Market segmentation involves taking a set of individuals and partitioning them into smaller groups or segments. Cluster analysis is one of the simplest algorithms to partition n observations into k clusters or groups.
In this assignment, we will analyze FordData from the Ford survey using Factor Analysis to understand the relationship among potential demand drivers and then use a clustering algorithm to form segments. You will i) apply factor analysis on the Ford FordDataset to extract meaning from a set of potential purchase motivations; ii) create an index score that summarizes factor information; iii) run a cluster analysis to form market segments; iv) name each segment; and v) assign each respondent to a segment for further analysis.
Compile your answers into a .html file and upload it to CarmenCanvas.
The instructor will provide as to how to compile to a .html file. Insert
a R code chunk when necessary to answer questions.
a. Read the FordData (Ford_Data.csv) in to your R console using the following command.
FordData = read.csv("Ford_Data.csv",sep=",",header = TRUE)
varname = colnames(FordData)
b. Create a subset Motivations by selecting the
following variables of Motivations using grepl(). The Excel
file Ford_Motivation Variable coding.xlsx (Under Modules -> Ford
FordData) provides illustration of each variable. You may find the
following code helpful.
# The command below will extract responses for Q2 and Q3 (Motivational variable and frustration variables)
Motivations.temp = FordData[ , grepl("Q2_", names(FordData) )| grepl("Q3_", names( FordData ) ) ]
#Motivations.temp[,19]
Motivations = Motivations.temp[,-c(19,33)]; rm(Motivations.temp)

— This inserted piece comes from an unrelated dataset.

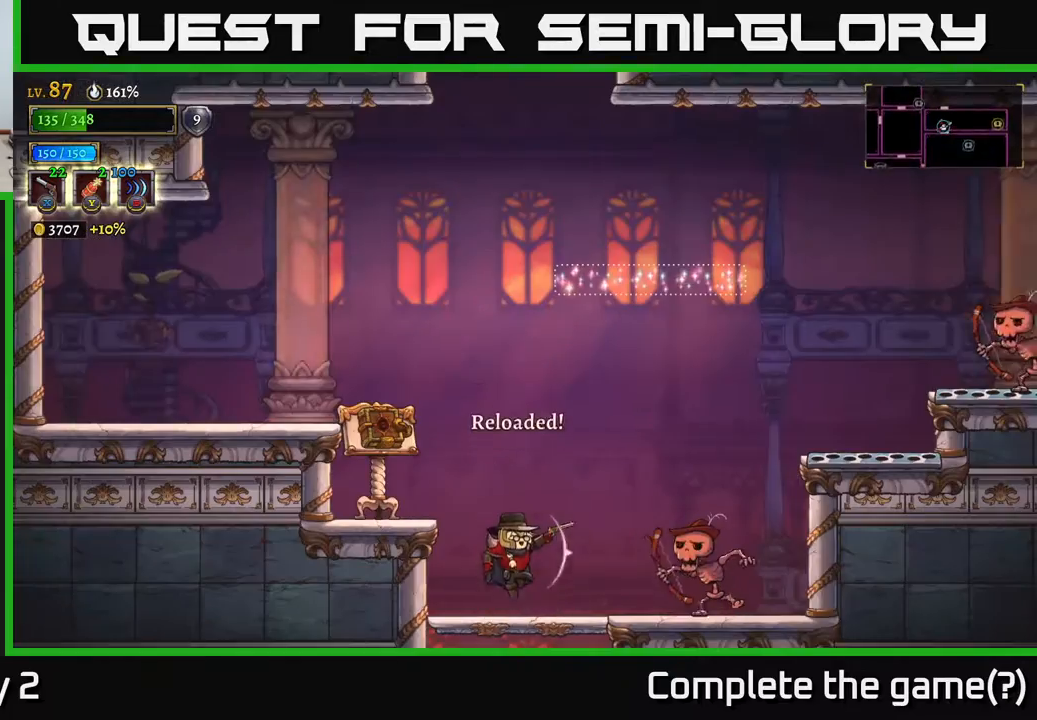
{"buttons": ["X"], "left_stick": "right", "right_stick": "center", "events": [[167, "left_stick", "right"], [233, "A", "up"], [300, "X", "down"]]}
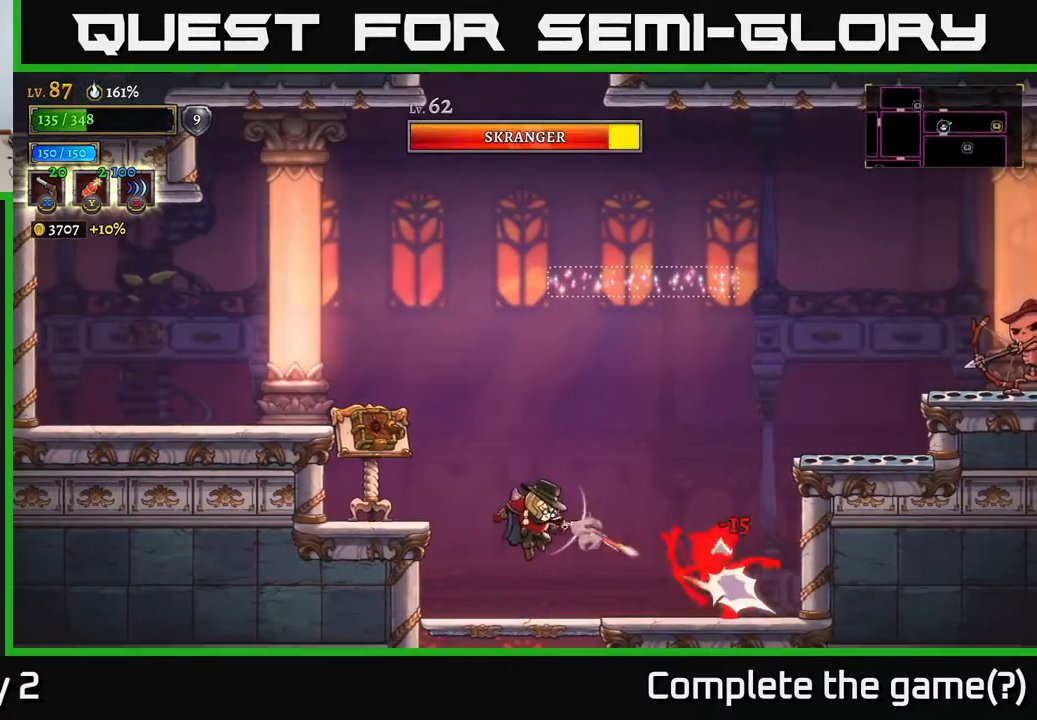
{"buttons": ["X"], "left_stick": "right", "right_stick": "center", "events": []}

colnames(Motivations) = c("trans","roadtrip","rackuser","haul","command","reliable","handlecond","concern","adjslow","expressme","lookright","dontcarecar","tech_driveconsist","tech_defensive","hearothers","comfortable","panoramicview", "other","bad_GM", "highbill", "difficulttodrive", "notcomfortable", "hassletoshare","difficulttoload", "dontlikecoldcar", "likelytogetlost", "notenoughroom", "notenoughtowcap", "notenoughstable", "notenoughhauling", "other_frus" )
# This will change the name of the variables to word that are meaningful to us
c. Create a vector freq that indicates the
frequency of each motivation being check off. (Hint: use ?apply for
help)
freq = apply(Motivations, 2, sum) ##execute summation column-wise (2)
#apply(Motivations, 1, sum) ##execute summation row-wise (1)
d. Let \(m\) be the motivation. Use the following equation to calculate the choice probability of each motivations in R. \[\text{The choice probability}= \frac{ Freq}{nhh}\]
freq/dim(FordData)[1]
## trans roadtrip rackuser haul
## 0.191956124 0.345521024 0.129798903 0.107861060
## command reliable handlecond concern
## 0.363802559 0.466179159 0.568555759 0.360146252
## adjslow expressme lookright dontcarecar
## 0.067641682 0.292504570 0.471663620 0.054844607
## tech_driveconsist tech_defensive hearothers comfortable
## 0.493601463 0.497257770 0.113345521 0.758683729
## panoramicview other bad_GM highbill
## 0.442413163 0.009140768 0.360146252 0.206581353
## difficulttodrive notcomfortable hassletoshare difficulttoload
## 0.049360146 0.058500914 0.137111517 0.102376600
## dontlikecoldcar likelytogetlost notenoughroom notenoughtowcap
## 0.170018282 0.063985375 0.047531993 0.043875686
## notenoughstable notenoughhauling other_frus
## 0.065813528 0.074954296 0.367458867
e. What are the top 3 motivations for consumer to purchase an SUV? (Hint: use ?order for help)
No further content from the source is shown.